Au-delà de la mise en images de la peur du personnage principal, que viennent alimenter des coups de fil anonymes, ainsi que son sentiment d’impuissance face aux violences qu’il constate parmi ses élèves, le scénario se caractérise avant tout par l’attitude de ces troisièmes surdoués, différents de ceux du roman du l’histoire est pourtant adapté. Or, c’est justement leur comportement inextricablement hostile et l’enquête que leur nouveau prof va mener sur leurs activités extrascolaires, qui vont décaler le cœur du sujet, depuis la peinture d’une institution scolaire loin d’être aussi exemplaire qu’il y paraît, jusqu’à un véritable conte écologique.

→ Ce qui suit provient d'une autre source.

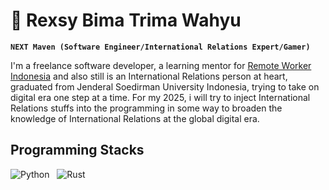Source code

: # 🤖 Rexsy Bima Trima Wahyu

**`NEXT Maven (Software Engineer/International Relations Expert/Gamer)`**

I'm a freelance software developer, a learning mentor for [Remote Worker Indonesia](https://remoteworker.id/) and also still is an International Relations person at heart, graduated from Jenderal Soedirman University Indonesia, trying to take on digital era one step at a time. For my 2025, i will try to inject International Relations stuffs into the programming in some way to broaden the knowledge of International Relations at the global digital era.

## Programming Stacks
![Python](https://img.shields.io/badge/python-3670A0?style=for-the-badge&logo=python&logoColor=ffdd54) &nbsp; ![Rust](https://img.shields.io/badge/rust-%23000000.svg?style=for-the-badge&logo=rust&logoColor=white) &nbsp;
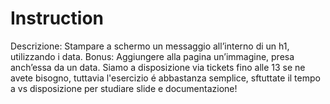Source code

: # Instruction

Descrizione:
Stampare a schermo un messaggio all’interno di un h1, utilizzando i data.
Bonus:
Aggiungere alla pagina un’immagine, presa anch’essa da un data.
Siamo a disposizione via tickets fino alle 13 se ne avete bisogno, tuttavia l'esercizio é abbastanza semplice, sftuttate il tempo
a vs disposizione per studiare slide e documentazione!
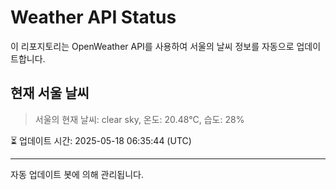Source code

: 
# Weather API Status

이 리포지토리는 OpenWeather API를 사용하여 서울의 날씨 정보를 자동으로 업데이트합니다.

## 현재 서울 날씨
> 서울의 현재 날씨: clear sky, 온도: 20.48°C, 습도: 28%

⏳ 업데이트 시간: 2025-05-18 06:35:44 (UTC)

---
자동 업데이트 봇에 의해 관리됩니다.
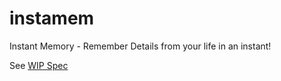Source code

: # instamem
Instant Memory - Remember Details from your life in an instant!

See [WIP Spec](docs/Spec.md)
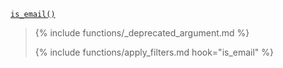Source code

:<p><code><a href="https://developer.wordpress.org/reference/functions/is_email/">is_email()</a></code></p>

<blockquote>

{% include functions/_deprecated_argument.md %}

{% include functions/apply_filters.md hook="is_email" %}

</blockquote>
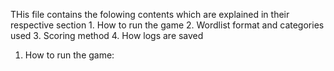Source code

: THis file contains the folowing contents which are explained in their respective section
    1. How to run the game
    2. Wordlist format and categories used
    3. Scoring method
    4. How logs are saved

1. How to run the game:

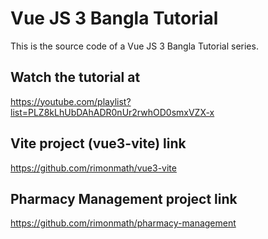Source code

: # Vue JS 3 Bangla Tutorial

This is the source code of a Vue JS 3 Bangla Tutorial series.

## Watch the tutorial at

https://youtube.com/playlist?list=PLZ8kLhUbDAhADR0nUr2rwhOD0smxVZX-x

## Vite project (vue3-vite) link
https://github.com/rimonmath/vue3-vite


## Pharmacy Management project link
https://github.com/rimonmath/pharmacy-management



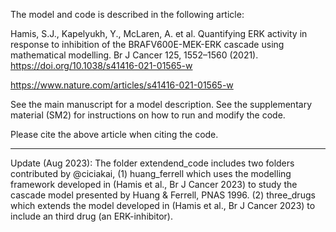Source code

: The model and code is described in the following article:

Hamis, S.J., Kapelyukh, Y., McLaren, A. et al. Quantifying ERK activity in response to inhibition of the BRAFV600E-MEK-ERK cascade using mathematical modelling. Br J Cancer 125, 1552–1560 (2021). https://doi.org/10.1038/s41416-021-01565-w

https://www.nature.com/articles/s41416-021-01565-w

See the main manuscript for a model description.
See the supplementary material (SM2) for instructions on how to run and modify the code. 

Please cite the above article when citing the code. 

-----

Update (Aug 2023): The folder extendend_code includes two folders contributed by @ciciakai,
(1) huang_ferrell which uses the modelling framework developed in (Hamis et al., Br J Cancer 2023) to study the cascade model presented by Huang & Ferrell, PNAS 1996.
(2) three_drugs which extends the model developed in (Hamis et al., Br J Cancer 2023) to include an third drug (an ERK-inhibitor).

Parce qu’ils sont soi-disant surdoués, on a forcément du mal à donner tort à ces gamins quand ils évoquent une prochaine fin du monde. Et leur fatalisme, Pierre ne devrait pas non plus pouvoir le nier, lui qui observe au quotidien son électricité vaciller et son eau du robinet pourrir. Dès lors que la dramaturgie met toutes les cartes sur la table – ce qui arrive après un développement assez long car chargé en rabâchages, mais c’est exactement ce que l’on attend d’un prof –, et que l’enjeu dépasse le seul cadre scolaire, le film se transforme donc bel et bien dans ses dernières minutes en véritable thriller. C’est cette façon de sauter d’un genre à l’autre, sans pour autant faire vaciller la cohérence globale, qui rend ce film si atypique dans le paysage français. Pourtant, le fait que les relations entre les personnages (qu’il s’agisse des profs ou des élèves) soient aussi convenues, rend le résultat peu surprenant. Le discours sociologique qui décrit cette jeunesse dorée, se considérant comme une génération sacrifiée, et le plan de fin qui annonce qu’il vaut mieux être ensemble pour faire face au drame écologique, restent deux piliers qui font que ce mélange de genres globalement maîtrisé reste avant tout un véritable film d’auteur, qui a ses chances de trouver son public.